Problem to work on — Reproduce all of the material below word for word, leaving out the pictures.

[Records from a data collection]
========
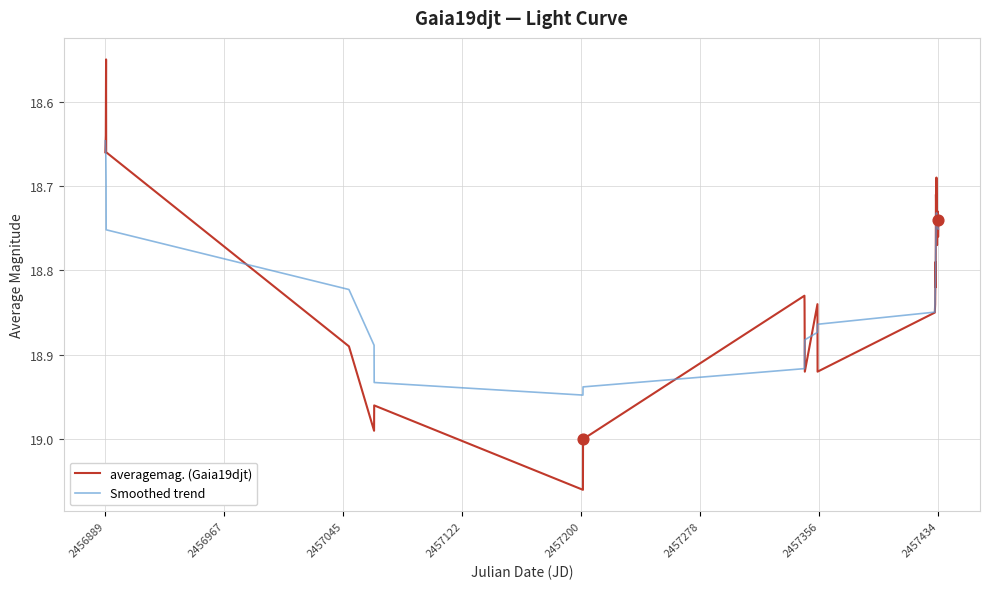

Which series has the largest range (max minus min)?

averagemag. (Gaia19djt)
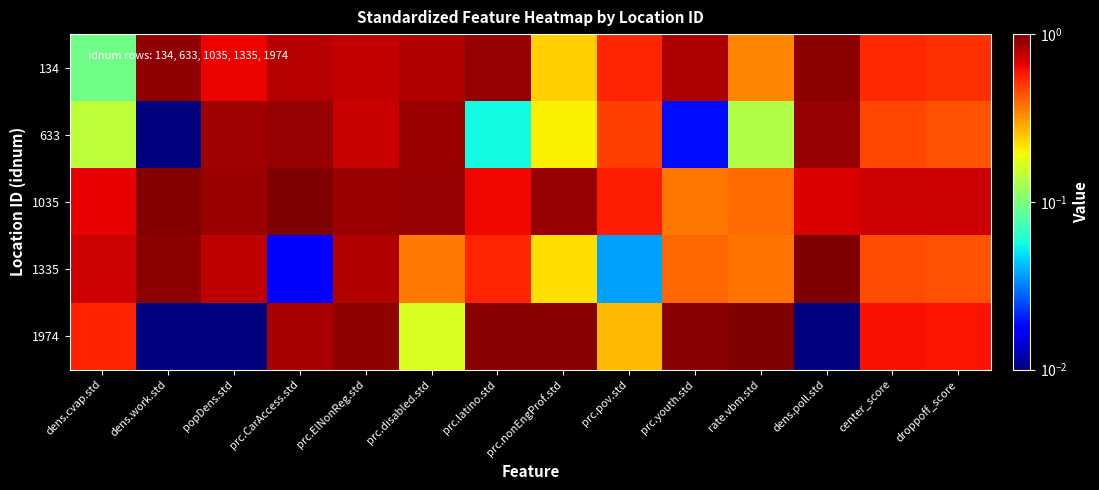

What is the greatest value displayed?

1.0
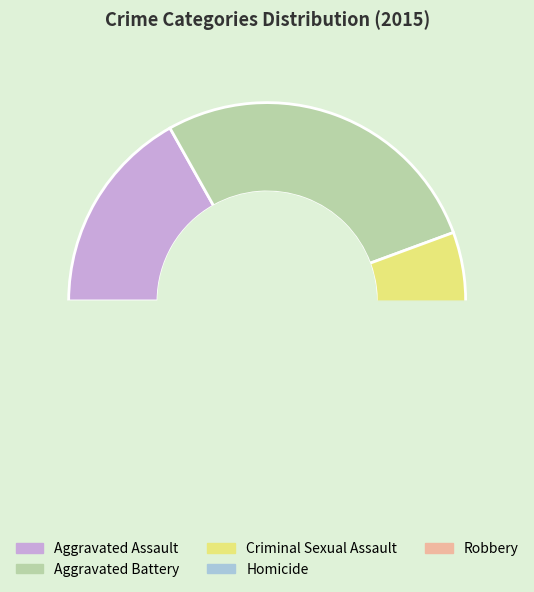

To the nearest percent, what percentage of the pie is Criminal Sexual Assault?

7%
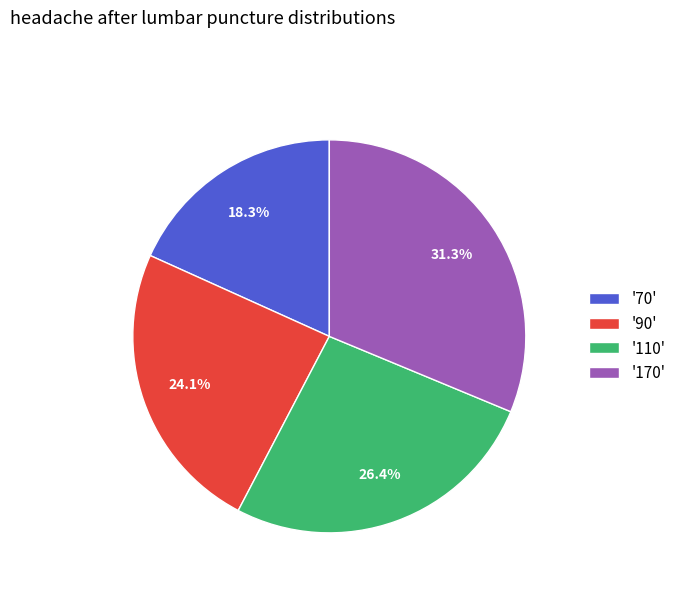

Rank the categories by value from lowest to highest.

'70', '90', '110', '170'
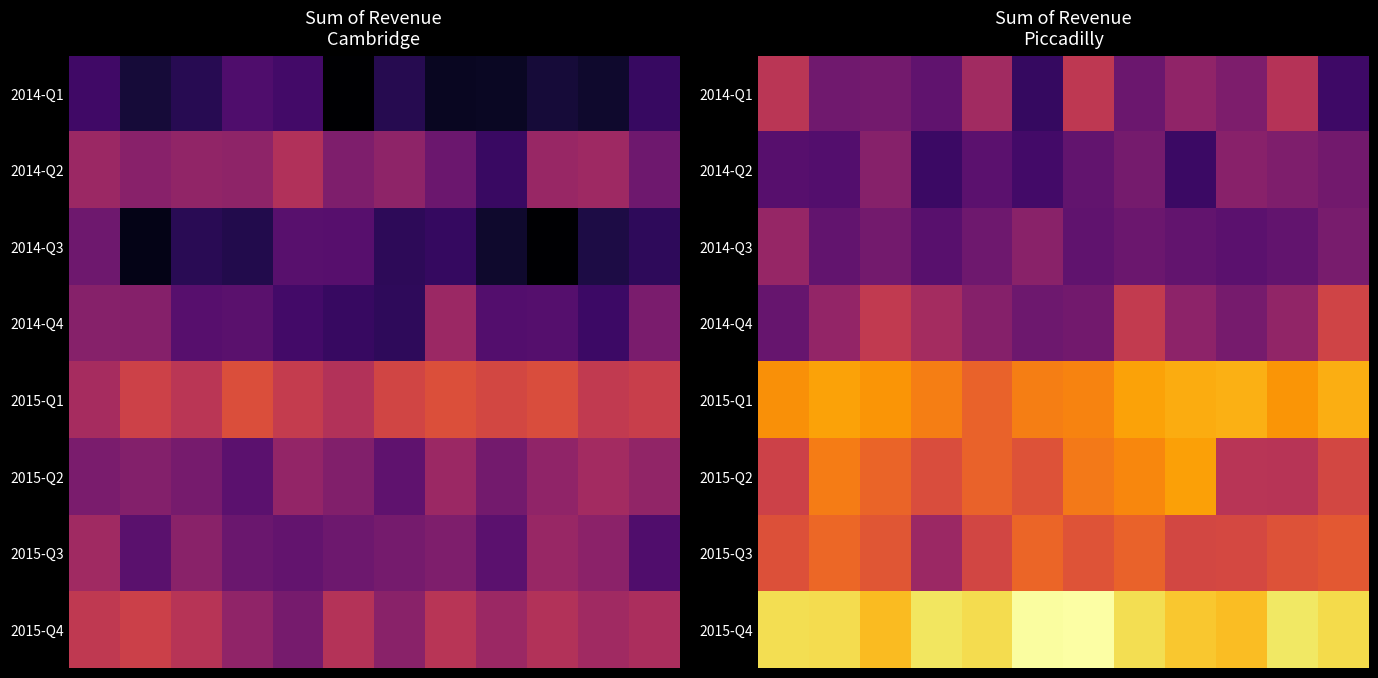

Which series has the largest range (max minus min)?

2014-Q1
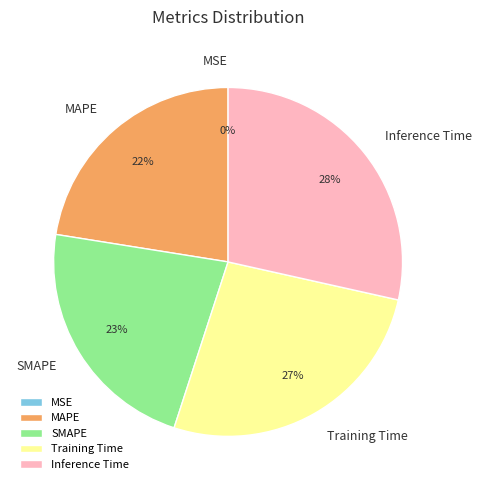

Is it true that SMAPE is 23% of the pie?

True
========
Your solution —
Which series has the largest range (max minus min)?

averagemag. (Gaia19djt)

What is the greatest value displayed?

1.0

To the nearest percent, what percentage of the pie is Criminal Sexual Assault?

7%

Rank the categories by value from lowest to highest.

'70', '90', '110', '170'

Which series has the largest range (max minus min)?

2014-Q1

Is it true that SMAPE is 23% of the pie?

True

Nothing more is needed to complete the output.